Paul Lowe, 60, was stabbed in the neck and found dead in the San Gabriel Mountains on October 12.
His son Emir Abadzic Lowe, 19, appeared at the West Covina Courthouse in Los Angeles on Thursday.
He is said to have been spotted fleeing the scene in a car before crashing a few miles away where he was captured.
The judge set his bail at £1.6 million ($2.02 million).
The teenager will next appear in court on December 9 – the day before he turns 20 – for his arraignment, a court heard.
Abadzic Lowe faces a maximum sentence of 25 years to life in state prison if he is convicted as charged.
‘Our thoughts are with Mr Lowe’s loved ones during this tragic time,’ LA District Attorney George Gascon said.
‘We will pursue justice for the victim and ensure that the offender is held accountable for his actions.’
Officials from the San Bernardino Fire Department were called to the scene by a passer-by, a statement from the Los Angeles County District Attorney’s Office said.
Colleagues of Mr Lowe, who covered conflicts including the siege of Sarajevo during the Bosnian war, the fall of the Berlin Wall and Nelson Mandela’s release from prison, remembered him as ‘courageous and beloved’.

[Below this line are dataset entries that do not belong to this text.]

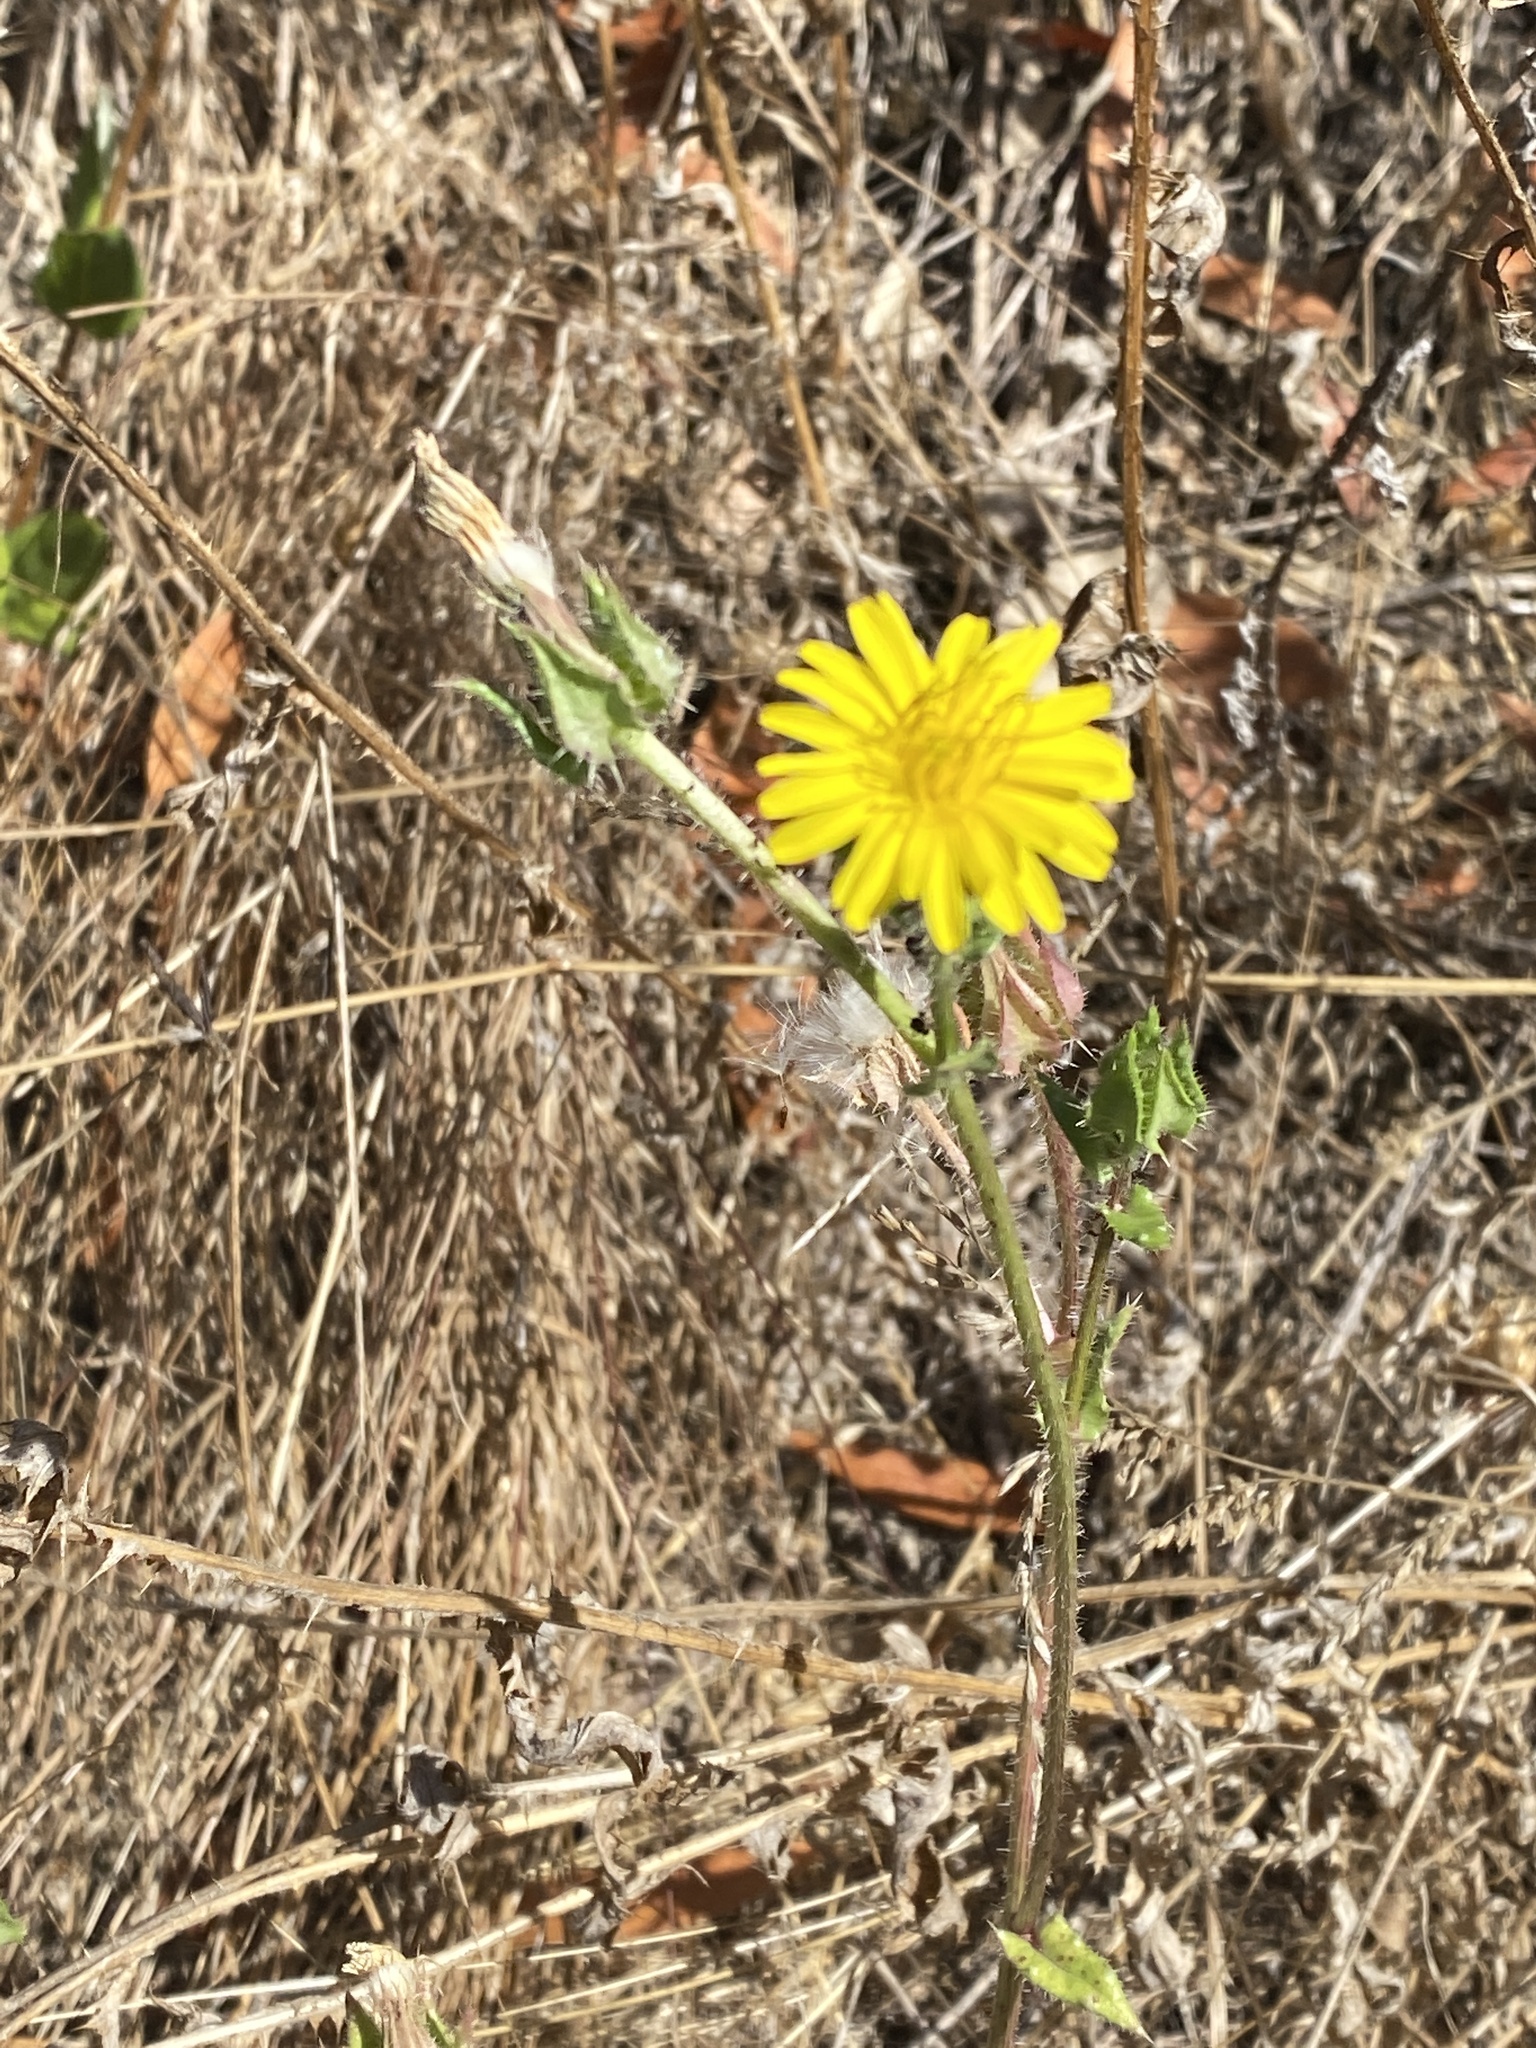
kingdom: Plantae
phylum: Tracheophyta
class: Magnoliopsida
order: Asterales
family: Asteraceae
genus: Helminthotheca
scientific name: Helminthotheca echioides
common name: Ox-tongue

Santiago Lyon, former vice president and director of photography at The Associated Press, paid tribute to Mr Lowe, having worked with him during the siege of Sarajevo in the early 1990s.
‘Paul was a very talented, courageous and committed photojournalist who repeatedly put himself in harm’s way to show the world the reality of war zones and humanitarian crises around the world,’ he said.
‘He then became an accomplished and well-respected educator dedicated to preparing future generations of photojournalists.
‘His untimely death has profoundly affected the photojournalism community and we are in shock.’
Mr Lowe was a professor at the University of the Arts London, a visiting professor in war studies at King’s College London (KCL) and taught at an academy through the VII Foundation, which trains emerging visual journalists from communities underrepresented in the media.
The foundation described Lowe as a ‘courageous and beloved comrade, and a deeply devoted father and husband’.
KCL said the award-winning photojournalist would be ‘deeply missed’.
‘A friend, colleague and collaborator whose work had a huge impact in shining a spotlight on the Siege of Sarajevo and addressing its legacy, we were privileged to work with him on several projects related to art and reconciliation.
‘His boundless energy, warmth, creativity, initiative and enthusiasm were contagious and uniquely inspiring. He will be deeply missed,’ a statement on X said.
Mr Lowe, who wrote several books about his war reporting, told The Guardian in 2022 that he ‘became preoccupied with what happens to ordinary, educated, cultured people when they’re reduced to the medieval conditions caused by a siege’ when he was in Sarajevo.
‘People would risk their lives for a little pleasure,’ he told the newspaper. ‘And it could be very hard on kids, who obviously didn’t want to be stuck indoors.
‘During quieter periods, they were able to go outside more — I took a picture of children swimming in the river during a ceasefire. But the river, like so much of the city, was clearly visible to Serbian snipers.
‘One winter, I attended an awful scene: a group of five or six children had been killed by a shell while sledging in front of their house.’
According to police, the incident around his death happened at 3.28pm at Mount Baldy Road, near Stoddard Canyon Falls.
A statement from the sheriff’s department said officers responding to call about an assault with a deadly weapon found a ‘white male adult suffering trauma to his upper torso’.
‘San Bernardino Fire Department personnel responded and pronounced the victim dead at the scene,’ it added.
‘A white male adult was seen driving away from the scene and was subsequently involved in a solo traffic collision a few miles away. The male was detained pending further investigation.’